#### [What is required]
Can you write out the whole listing exactly?

#### [Data to process]
------------------------------------------------------------

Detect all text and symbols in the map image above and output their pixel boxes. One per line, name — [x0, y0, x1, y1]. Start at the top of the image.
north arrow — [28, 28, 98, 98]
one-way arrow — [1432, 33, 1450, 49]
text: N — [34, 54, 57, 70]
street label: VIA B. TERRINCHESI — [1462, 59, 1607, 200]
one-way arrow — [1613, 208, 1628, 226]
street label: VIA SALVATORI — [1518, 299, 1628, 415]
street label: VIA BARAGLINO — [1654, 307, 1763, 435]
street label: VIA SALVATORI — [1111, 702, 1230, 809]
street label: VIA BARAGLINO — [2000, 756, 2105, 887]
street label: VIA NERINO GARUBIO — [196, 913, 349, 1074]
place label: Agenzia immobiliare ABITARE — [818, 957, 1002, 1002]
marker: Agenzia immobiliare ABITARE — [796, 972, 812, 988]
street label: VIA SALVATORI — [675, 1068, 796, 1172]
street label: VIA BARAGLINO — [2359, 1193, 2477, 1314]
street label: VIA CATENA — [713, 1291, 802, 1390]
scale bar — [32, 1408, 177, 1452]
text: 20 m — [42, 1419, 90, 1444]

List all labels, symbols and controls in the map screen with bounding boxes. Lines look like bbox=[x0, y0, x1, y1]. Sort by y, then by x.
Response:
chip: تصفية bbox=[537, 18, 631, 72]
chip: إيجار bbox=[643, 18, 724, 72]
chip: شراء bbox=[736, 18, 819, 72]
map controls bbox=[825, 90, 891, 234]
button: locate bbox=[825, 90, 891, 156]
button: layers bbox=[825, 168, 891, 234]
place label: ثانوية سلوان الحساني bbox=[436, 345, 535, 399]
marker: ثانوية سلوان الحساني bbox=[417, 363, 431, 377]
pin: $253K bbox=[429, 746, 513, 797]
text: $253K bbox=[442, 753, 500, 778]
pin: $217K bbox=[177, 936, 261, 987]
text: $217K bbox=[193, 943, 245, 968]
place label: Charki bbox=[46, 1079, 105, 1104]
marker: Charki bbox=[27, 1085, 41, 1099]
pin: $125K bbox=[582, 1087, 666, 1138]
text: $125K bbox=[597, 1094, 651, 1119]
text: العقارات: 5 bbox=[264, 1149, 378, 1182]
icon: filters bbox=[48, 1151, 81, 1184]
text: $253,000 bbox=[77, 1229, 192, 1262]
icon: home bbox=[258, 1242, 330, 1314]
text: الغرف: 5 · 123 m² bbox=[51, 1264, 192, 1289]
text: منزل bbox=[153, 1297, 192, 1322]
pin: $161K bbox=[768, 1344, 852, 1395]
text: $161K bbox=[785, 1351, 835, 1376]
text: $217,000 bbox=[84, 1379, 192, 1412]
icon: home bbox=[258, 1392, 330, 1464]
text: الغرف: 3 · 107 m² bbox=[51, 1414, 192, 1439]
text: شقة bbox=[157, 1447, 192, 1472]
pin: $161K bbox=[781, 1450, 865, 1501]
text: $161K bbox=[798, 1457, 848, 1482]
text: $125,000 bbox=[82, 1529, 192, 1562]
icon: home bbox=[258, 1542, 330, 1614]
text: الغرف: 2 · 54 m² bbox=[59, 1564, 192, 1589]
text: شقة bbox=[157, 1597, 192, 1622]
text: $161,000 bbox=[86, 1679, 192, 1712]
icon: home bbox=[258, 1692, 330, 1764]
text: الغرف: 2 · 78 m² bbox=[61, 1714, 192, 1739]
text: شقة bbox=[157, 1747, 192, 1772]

------------------------------------------------------------

#### [Final answer]
Detect all text and symbols in the map image above and output their pixel boxes. One per line, name — [x0, y0, x1, y1]. Start at the top of the image.
north arrow — [28, 28, 98, 98]
one-way arrow — [1432, 33, 1450, 49]
text: N — [34, 54, 57, 70]
street label: VIA B. TERRINCHESI — [1462, 59, 1607, 200]
one-way arrow — [1613, 208, 1628, 226]
street label: VIA SALVATORI — [1518, 299, 1628, 415]
street label: VIA BARAGLINO — [1654, 307, 1763, 435]
street label: VIA SALVATORI — [1111, 702, 1230, 809]
street label: VIA BARAGLINO — [2000, 756, 2105, 887]
street label: VIA NERINO GARUBIO — [196, 913, 349, 1074]
place label: Agenzia immobiliare ABITARE — [818, 957, 1002, 1002]
marker: Agenzia immobiliare ABITARE — [796, 972, 812, 988]
street label: VIA SALVATORI — [675, 1068, 796, 1172]
street label: VIA BARAGLINO — [2359, 1193, 2477, 1314]
street label: VIA CATENA — [713, 1291, 802, 1390]
scale bar — [32, 1408, 177, 1452]
text: 20 m — [42, 1419, 90, 1444]

List all labels, symbols and controls in the map screen with bounding boxes. Lines look like bbox=[x0, y0, x1, y1]. Sort by y, then by x.
Response:
chip: تصفية bbox=[537, 18, 631, 72]
chip: إيجار bbox=[643, 18, 724, 72]
chip: شراء bbox=[736, 18, 819, 72]
map controls bbox=[825, 90, 891, 234]
button: locate bbox=[825, 90, 891, 156]
button: layers bbox=[825, 168, 891, 234]
place label: ثانوية سلوان الحساني bbox=[436, 345, 535, 399]
marker: ثانوية سلوان الحساني bbox=[417, 363, 431, 377]
pin: $253K bbox=[429, 746, 513, 797]
text: $253K bbox=[442, 753, 500, 778]
pin: $217K bbox=[177, 936, 261, 987]
text: $217K bbox=[193, 943, 245, 968]
place label: Charki bbox=[46, 1079, 105, 1104]
marker: Charki bbox=[27, 1085, 41, 1099]
pin: $125K bbox=[582, 1087, 666, 1138]
text: $125K bbox=[597, 1094, 651, 1119]
text: العقارات: 5 bbox=[264, 1149, 378, 1182]
icon: filters bbox=[48, 1151, 81, 1184]
text: $253,000 bbox=[77, 1229, 192, 1262]
icon: home bbox=[258, 1242, 330, 1314]
text: الغرف: 5 · 123 m² bbox=[51, 1264, 192, 1289]
text: منزل bbox=[153, 1297, 192, 1322]
pin: $161K bbox=[768, 1344, 852, 1395]
text: $161K bbox=[785, 1351, 835, 1376]
text: $217,000 bbox=[84, 1379, 192, 1412]
icon: home bbox=[258, 1392, 330, 1464]
text: الغرف: 3 · 107 m² bbox=[51, 1414, 192, 1439]
text: شقة bbox=[157, 1447, 192, 1472]
pin: $161K bbox=[781, 1450, 865, 1501]
text: $161K bbox=[798, 1457, 848, 1482]
text: $125,000 bbox=[82, 1529, 192, 1562]
icon: home bbox=[258, 1542, 330, 1614]
text: الغرف: 2 · 54 m² bbox=[59, 1564, 192, 1589]
text: شقة bbox=[157, 1597, 192, 1622]
text: $161,000 bbox=[86, 1679, 192, 1712]
icon: home bbox=[258, 1692, 330, 1764]
text: الغرف: 2 · 78 m² bbox=[61, 1714, 192, 1739]
text: شقة bbox=[157, 1747, 192, 1772]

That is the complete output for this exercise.